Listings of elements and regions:
# # # # #
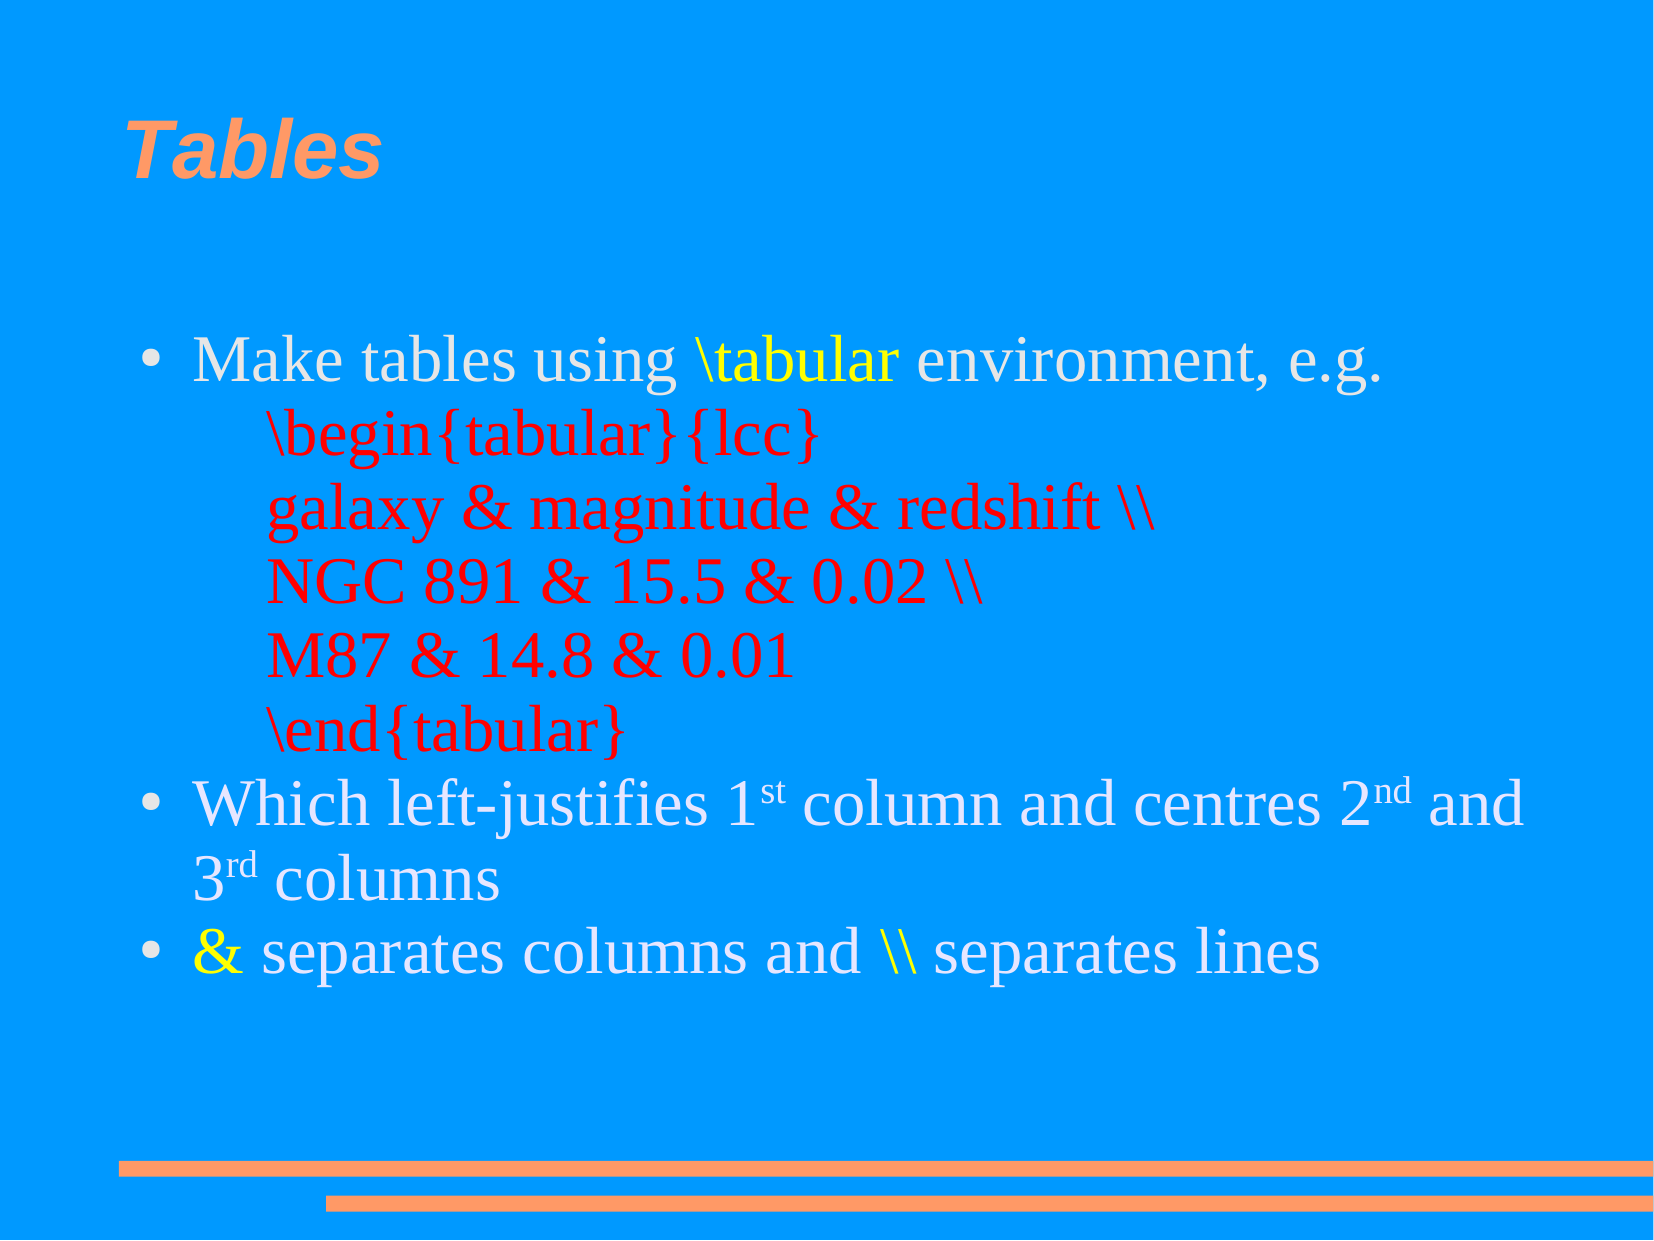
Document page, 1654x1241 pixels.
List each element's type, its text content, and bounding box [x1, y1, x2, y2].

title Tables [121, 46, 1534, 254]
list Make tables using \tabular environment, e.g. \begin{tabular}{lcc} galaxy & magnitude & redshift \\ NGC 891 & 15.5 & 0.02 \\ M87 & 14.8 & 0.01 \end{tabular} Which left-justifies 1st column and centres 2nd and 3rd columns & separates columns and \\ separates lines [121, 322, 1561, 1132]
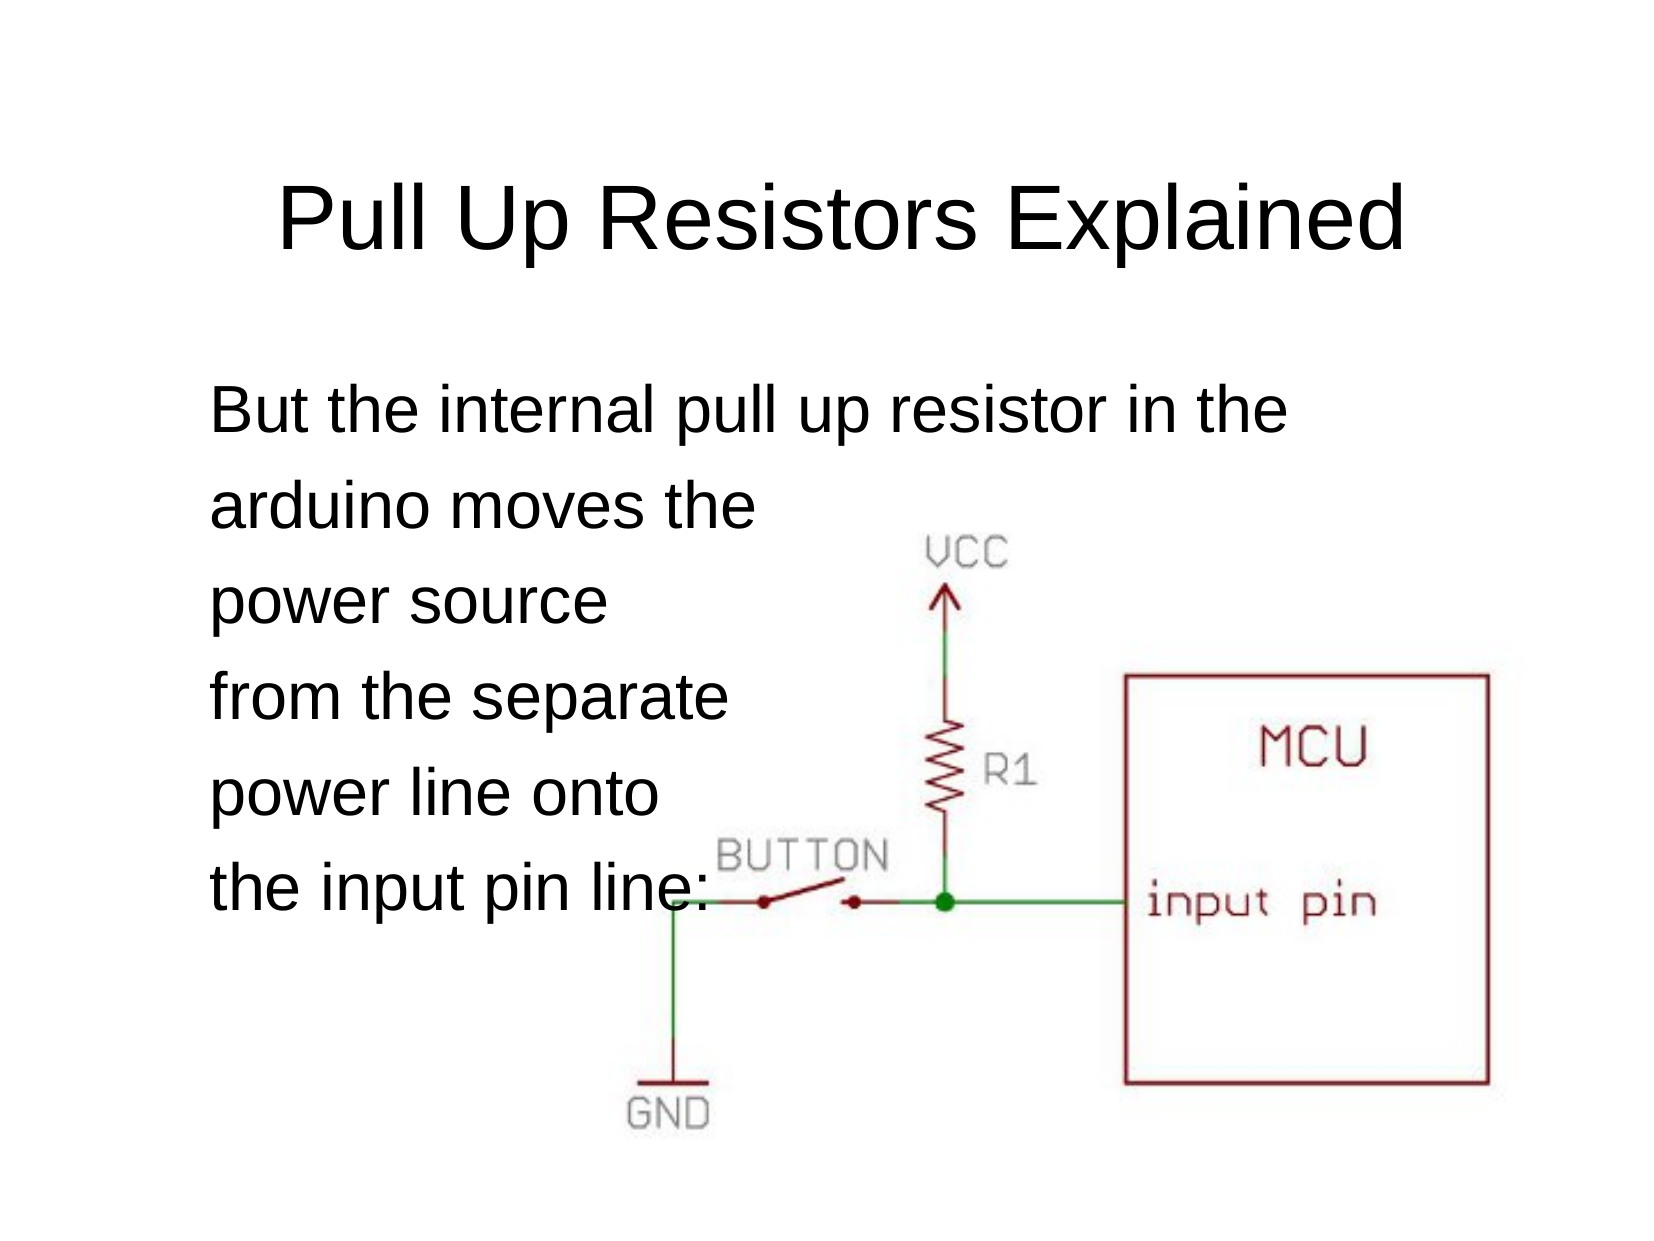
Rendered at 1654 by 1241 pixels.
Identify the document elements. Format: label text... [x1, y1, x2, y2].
# # # # #
Stated problem:
Please rewrite all of the data above as a numbered list with one line per item, skipping blank lines and omitting the pictures.

Answer to the exercise:
1. Document page, 1654x1241 pixels.
2. List each element's type, its text content, and bounding box [x1, y1, x2, y2].
3. title Tables [121, 46, 1534, 254]
4. list Make tables using \tabular environment, e.g. \begin{tabular}{lcc} galaxy & magnitude & redshift \\ NGC 891 & 15.5 & 0.02 \\ M87 & 14.8 & 0.01 \end{tabular} Which left-justifies 1st column and centres 2nd and 3rd columns & separates columns and \\ separates lines [121, 322, 1561, 1132]
5. Rendered at 1654 by 1241 pixels.
6. Identify the document elements. Format: label text... [x1, y1, x2, y2].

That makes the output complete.